# Colab

In [None]:
!pip install albumentations einops pytorch_lightning wandb

# Imports

In [1]:
from pathlib import Path
from typing import Any, Callable, Dict, List, Optional

import numpy as np
import torch

print(f'CUDA: {torch.cuda.is_available()}')

CUDA: False


# DataModule

In [2]:
import albumentations as A
import numpy as np
from albumentations.pytorch import ToTensorV2
from pytorch_lightning import LightningDataModule
from sklearn.model_selection import train_test_split
from torch.utils.data import Dataset, DataLoader, Subset
from torchvision.datasets import CIFAR10

In [3]:
class CIFAR10Dataset(Dataset):
    def __init__(
        self,
        subset: Subset,
        transform: Optional[Callable] = None,
    ) -> None:
        super().__init__()
        self.subset = subset
        self.transform = transform

    def __len__(self) -> int:
        return len(self.subset)

    def __getitem__(self, idx):
        image, label = self.subset[idx]
        # be careful! image is not a numpy array

        if self.transform is not None:
            image = np.array(image)
            transformed = self.transform(image=image)
            image = transformed["image"]

        return image, label

In [4]:
class CIFAR10DataModule(LightningDataModule):
    def __init__(
        self,
        data_dir: str = './data/',
        batch_size: int = 8,
        num_workers: int = 4,
        shuffle: bool = False,
        train_transforms: Optional[Callable] = None,
        val_transforms: Optional[Callable] = None,
        test_transforms: Optional[Callable] = None,
        val_size: float = 0.25,
    ) -> None:
        super().__init__()
        self.data_dir = data_dir
        self.batch_size = batch_size
        self.num_workers = num_workers
        self.shuffle = shuffle
        self.train_transforms = train_transforms
        self.val_transforms = val_transforms
        self.test_transforms = test_transforms
        self.val_size = val_size

    def prepare_data(self) -> None:
        Path(self.data_dir).mkdir(parents=True, exist_ok=True)
        CIFAR10(root=self.data_dir, train=True, download=True)
        CIFAR10(root=self.data_dir, train=False, download=True)
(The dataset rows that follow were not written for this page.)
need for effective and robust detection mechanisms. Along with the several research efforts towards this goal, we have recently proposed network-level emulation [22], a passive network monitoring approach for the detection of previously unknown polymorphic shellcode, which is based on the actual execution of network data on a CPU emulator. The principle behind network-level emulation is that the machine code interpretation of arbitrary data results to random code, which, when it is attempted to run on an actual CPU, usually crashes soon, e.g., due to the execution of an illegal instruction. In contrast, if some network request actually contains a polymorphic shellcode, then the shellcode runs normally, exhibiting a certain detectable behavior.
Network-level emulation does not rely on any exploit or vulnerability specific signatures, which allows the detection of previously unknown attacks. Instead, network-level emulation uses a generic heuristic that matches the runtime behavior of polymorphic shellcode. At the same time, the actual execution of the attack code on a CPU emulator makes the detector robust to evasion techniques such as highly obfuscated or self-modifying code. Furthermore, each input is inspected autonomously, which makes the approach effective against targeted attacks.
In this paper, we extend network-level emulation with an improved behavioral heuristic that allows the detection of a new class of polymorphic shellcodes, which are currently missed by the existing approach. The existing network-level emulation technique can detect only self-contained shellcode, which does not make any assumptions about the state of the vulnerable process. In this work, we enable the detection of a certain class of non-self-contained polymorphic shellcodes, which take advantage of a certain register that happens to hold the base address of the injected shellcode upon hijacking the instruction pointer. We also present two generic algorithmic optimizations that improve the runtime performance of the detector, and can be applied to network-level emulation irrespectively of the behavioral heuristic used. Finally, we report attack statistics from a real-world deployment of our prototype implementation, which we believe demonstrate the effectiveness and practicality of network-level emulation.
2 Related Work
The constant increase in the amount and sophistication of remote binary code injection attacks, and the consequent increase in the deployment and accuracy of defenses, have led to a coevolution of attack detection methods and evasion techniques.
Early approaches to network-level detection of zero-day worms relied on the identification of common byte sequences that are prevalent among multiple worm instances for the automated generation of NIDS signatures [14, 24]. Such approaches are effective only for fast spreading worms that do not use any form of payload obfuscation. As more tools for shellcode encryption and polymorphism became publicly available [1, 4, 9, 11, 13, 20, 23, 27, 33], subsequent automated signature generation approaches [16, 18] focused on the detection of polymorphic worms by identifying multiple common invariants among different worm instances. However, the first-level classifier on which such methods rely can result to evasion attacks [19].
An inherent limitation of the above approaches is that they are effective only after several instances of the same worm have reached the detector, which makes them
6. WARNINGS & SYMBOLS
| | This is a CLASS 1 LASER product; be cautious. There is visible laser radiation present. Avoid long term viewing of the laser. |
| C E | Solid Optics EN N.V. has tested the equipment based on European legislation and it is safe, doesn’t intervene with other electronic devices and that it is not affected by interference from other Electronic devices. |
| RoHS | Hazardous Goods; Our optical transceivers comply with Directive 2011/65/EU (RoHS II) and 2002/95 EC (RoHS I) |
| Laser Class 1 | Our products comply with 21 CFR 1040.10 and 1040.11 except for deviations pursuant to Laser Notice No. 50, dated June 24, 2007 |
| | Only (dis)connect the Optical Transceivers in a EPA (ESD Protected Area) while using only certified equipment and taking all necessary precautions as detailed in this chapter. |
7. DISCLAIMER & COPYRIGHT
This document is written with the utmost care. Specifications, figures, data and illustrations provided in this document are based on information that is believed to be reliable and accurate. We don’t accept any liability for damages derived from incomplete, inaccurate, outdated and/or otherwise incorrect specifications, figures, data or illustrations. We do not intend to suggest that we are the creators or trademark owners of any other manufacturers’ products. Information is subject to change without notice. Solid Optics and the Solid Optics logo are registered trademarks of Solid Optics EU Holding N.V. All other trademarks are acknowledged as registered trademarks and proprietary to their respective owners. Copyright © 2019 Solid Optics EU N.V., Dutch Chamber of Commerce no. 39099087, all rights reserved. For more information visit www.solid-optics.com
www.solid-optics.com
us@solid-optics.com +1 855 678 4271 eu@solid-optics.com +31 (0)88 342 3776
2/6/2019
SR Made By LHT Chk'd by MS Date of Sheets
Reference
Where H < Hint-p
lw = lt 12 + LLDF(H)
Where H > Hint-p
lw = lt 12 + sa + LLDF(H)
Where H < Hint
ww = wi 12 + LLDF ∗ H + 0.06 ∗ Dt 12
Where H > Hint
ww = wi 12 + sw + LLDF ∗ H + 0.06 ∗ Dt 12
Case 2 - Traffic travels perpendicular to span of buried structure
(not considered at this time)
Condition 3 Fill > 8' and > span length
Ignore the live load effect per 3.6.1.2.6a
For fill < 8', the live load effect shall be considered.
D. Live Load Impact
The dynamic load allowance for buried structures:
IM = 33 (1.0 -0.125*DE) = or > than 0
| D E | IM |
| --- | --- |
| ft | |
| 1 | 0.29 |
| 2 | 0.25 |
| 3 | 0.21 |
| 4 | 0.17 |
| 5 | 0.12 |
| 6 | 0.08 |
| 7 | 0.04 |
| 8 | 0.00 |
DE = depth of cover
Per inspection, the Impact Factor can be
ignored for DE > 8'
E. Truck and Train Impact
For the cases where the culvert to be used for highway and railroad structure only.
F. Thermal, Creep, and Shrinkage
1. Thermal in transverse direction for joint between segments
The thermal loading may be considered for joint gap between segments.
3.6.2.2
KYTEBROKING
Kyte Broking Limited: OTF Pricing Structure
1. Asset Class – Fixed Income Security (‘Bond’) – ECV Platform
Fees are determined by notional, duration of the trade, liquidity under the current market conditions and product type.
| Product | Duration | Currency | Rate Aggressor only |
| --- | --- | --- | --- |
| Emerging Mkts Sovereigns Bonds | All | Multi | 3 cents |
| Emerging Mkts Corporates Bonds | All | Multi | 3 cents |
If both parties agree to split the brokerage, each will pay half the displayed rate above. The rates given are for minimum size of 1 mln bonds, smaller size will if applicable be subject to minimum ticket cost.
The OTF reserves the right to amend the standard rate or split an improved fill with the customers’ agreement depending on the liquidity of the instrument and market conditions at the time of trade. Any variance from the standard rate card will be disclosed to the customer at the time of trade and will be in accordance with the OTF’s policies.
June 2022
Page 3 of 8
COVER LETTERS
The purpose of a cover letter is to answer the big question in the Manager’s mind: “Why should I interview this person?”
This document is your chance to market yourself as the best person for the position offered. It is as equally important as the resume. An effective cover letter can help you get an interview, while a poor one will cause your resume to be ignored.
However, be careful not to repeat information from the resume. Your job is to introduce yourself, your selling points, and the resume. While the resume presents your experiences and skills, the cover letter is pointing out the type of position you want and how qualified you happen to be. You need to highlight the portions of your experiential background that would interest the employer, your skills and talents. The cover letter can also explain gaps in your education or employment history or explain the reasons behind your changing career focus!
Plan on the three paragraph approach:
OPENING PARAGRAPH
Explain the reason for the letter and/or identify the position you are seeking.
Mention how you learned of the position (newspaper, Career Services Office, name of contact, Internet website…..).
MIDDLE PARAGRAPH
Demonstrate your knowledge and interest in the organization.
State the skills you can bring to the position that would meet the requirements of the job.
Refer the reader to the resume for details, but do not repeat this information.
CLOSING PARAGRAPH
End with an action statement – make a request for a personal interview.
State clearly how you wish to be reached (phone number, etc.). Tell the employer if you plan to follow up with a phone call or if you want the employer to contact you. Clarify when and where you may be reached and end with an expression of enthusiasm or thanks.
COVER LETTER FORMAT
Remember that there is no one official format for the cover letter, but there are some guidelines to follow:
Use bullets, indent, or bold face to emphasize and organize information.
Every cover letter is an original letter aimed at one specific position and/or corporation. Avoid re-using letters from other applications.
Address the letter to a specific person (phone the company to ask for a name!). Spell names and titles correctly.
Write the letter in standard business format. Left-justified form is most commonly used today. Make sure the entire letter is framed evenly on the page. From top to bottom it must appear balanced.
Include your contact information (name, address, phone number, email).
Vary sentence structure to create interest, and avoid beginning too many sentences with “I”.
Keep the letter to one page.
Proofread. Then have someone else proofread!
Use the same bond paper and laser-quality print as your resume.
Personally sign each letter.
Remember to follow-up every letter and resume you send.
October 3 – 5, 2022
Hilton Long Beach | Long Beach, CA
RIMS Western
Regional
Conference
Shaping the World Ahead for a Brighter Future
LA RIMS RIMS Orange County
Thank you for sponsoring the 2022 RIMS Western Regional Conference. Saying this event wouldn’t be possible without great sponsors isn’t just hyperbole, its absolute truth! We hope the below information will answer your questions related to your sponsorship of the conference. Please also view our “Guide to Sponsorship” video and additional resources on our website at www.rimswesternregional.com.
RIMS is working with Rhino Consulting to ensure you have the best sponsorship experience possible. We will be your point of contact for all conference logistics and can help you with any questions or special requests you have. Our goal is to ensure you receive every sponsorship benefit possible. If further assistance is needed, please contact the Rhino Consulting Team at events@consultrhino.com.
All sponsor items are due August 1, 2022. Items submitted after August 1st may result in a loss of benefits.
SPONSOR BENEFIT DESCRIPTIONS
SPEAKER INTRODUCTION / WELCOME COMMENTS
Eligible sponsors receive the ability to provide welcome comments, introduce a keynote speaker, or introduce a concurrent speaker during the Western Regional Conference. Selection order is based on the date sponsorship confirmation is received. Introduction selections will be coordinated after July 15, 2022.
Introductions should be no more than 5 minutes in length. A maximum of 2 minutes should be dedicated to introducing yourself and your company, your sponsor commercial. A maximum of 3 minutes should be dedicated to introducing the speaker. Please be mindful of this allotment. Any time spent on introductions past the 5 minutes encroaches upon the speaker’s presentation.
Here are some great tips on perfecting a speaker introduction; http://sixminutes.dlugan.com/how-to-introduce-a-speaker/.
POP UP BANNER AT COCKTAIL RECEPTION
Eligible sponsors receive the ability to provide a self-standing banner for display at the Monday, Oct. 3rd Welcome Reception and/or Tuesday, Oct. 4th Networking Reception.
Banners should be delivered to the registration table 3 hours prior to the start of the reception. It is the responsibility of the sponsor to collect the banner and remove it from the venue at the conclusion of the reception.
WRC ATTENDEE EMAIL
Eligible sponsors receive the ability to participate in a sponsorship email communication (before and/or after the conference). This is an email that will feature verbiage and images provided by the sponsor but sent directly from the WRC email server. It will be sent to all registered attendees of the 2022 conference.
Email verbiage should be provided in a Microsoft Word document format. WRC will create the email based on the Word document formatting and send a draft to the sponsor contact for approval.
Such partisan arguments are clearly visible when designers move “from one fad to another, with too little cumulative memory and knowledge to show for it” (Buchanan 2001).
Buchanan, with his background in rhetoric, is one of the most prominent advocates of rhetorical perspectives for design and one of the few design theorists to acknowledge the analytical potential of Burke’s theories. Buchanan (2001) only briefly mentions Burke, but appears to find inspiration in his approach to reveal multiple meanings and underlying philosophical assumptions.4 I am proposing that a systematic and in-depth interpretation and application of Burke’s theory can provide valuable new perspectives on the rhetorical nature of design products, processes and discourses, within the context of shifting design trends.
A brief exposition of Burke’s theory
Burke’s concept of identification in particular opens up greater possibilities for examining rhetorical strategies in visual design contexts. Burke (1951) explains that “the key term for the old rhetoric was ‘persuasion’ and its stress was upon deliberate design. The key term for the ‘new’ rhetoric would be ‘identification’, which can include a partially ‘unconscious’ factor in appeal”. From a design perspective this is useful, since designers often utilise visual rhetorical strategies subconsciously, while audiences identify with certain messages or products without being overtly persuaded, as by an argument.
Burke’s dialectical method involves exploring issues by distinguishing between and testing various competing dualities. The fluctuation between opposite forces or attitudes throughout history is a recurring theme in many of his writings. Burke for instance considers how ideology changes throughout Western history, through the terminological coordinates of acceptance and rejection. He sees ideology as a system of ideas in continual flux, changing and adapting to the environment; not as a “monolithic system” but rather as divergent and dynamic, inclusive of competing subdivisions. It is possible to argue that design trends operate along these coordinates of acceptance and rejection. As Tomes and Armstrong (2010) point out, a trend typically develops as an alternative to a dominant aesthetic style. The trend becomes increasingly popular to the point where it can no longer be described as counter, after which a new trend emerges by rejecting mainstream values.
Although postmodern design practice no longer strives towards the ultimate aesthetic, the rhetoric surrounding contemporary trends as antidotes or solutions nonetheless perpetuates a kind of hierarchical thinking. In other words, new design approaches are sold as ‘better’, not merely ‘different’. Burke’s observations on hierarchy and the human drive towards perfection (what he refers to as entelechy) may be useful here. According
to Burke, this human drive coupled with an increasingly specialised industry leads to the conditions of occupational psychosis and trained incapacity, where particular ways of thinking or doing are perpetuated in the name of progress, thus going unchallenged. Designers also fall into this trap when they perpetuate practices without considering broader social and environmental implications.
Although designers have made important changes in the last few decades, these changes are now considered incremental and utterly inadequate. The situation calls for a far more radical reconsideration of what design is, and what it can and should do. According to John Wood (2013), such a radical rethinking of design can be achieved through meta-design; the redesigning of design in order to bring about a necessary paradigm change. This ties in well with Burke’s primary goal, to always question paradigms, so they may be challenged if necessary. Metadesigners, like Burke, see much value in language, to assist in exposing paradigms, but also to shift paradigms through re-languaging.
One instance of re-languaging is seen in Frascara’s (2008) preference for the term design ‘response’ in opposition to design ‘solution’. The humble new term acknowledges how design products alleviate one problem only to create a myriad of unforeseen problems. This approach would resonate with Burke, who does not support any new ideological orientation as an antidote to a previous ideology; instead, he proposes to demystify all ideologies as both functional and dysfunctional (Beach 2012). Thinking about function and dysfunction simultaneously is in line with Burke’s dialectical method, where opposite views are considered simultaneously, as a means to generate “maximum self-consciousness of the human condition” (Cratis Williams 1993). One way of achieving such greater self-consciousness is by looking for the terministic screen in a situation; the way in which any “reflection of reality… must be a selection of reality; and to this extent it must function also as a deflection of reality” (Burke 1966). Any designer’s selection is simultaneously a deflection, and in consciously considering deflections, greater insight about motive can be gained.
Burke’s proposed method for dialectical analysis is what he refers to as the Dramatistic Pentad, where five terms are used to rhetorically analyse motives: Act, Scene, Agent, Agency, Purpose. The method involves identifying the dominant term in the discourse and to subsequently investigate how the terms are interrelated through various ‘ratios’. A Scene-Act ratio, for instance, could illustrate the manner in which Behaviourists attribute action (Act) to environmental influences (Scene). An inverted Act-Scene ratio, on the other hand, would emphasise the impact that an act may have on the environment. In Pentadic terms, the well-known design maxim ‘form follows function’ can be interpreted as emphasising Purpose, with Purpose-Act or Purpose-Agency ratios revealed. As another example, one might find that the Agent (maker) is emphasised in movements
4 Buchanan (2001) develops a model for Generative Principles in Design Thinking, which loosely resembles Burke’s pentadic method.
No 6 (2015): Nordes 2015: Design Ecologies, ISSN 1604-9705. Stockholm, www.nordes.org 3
    def setup(self, stage: Optional[str] = None) -> None:
        if stage == 'fit' or stage is None:
            trainval_dataset = CIFAR10(root=self.data_dir, train=True)
            train_indices, val_indices = train_test_split(
                np.arange(len(trainval_dataset)),
                test_size=self.val_size,
            )
            train_subset = Subset(trainval_dataset, train_indices)
            val_subset = Subset(trainval_dataset, val_indices)

            train_transforms = self.default_transforms() \
                if self.train_transforms is None else self.train_transforms
            val_transforms = self.default_transforms() \
                if self.val_transforms is None else self.val_transforms
            self.train_dataset = \
                CIFAR10Dataset(train_subset, transform=train_transforms)
            self.val_dataset = \
                CIFAR10Dataset(val_subset, transform=val_transforms)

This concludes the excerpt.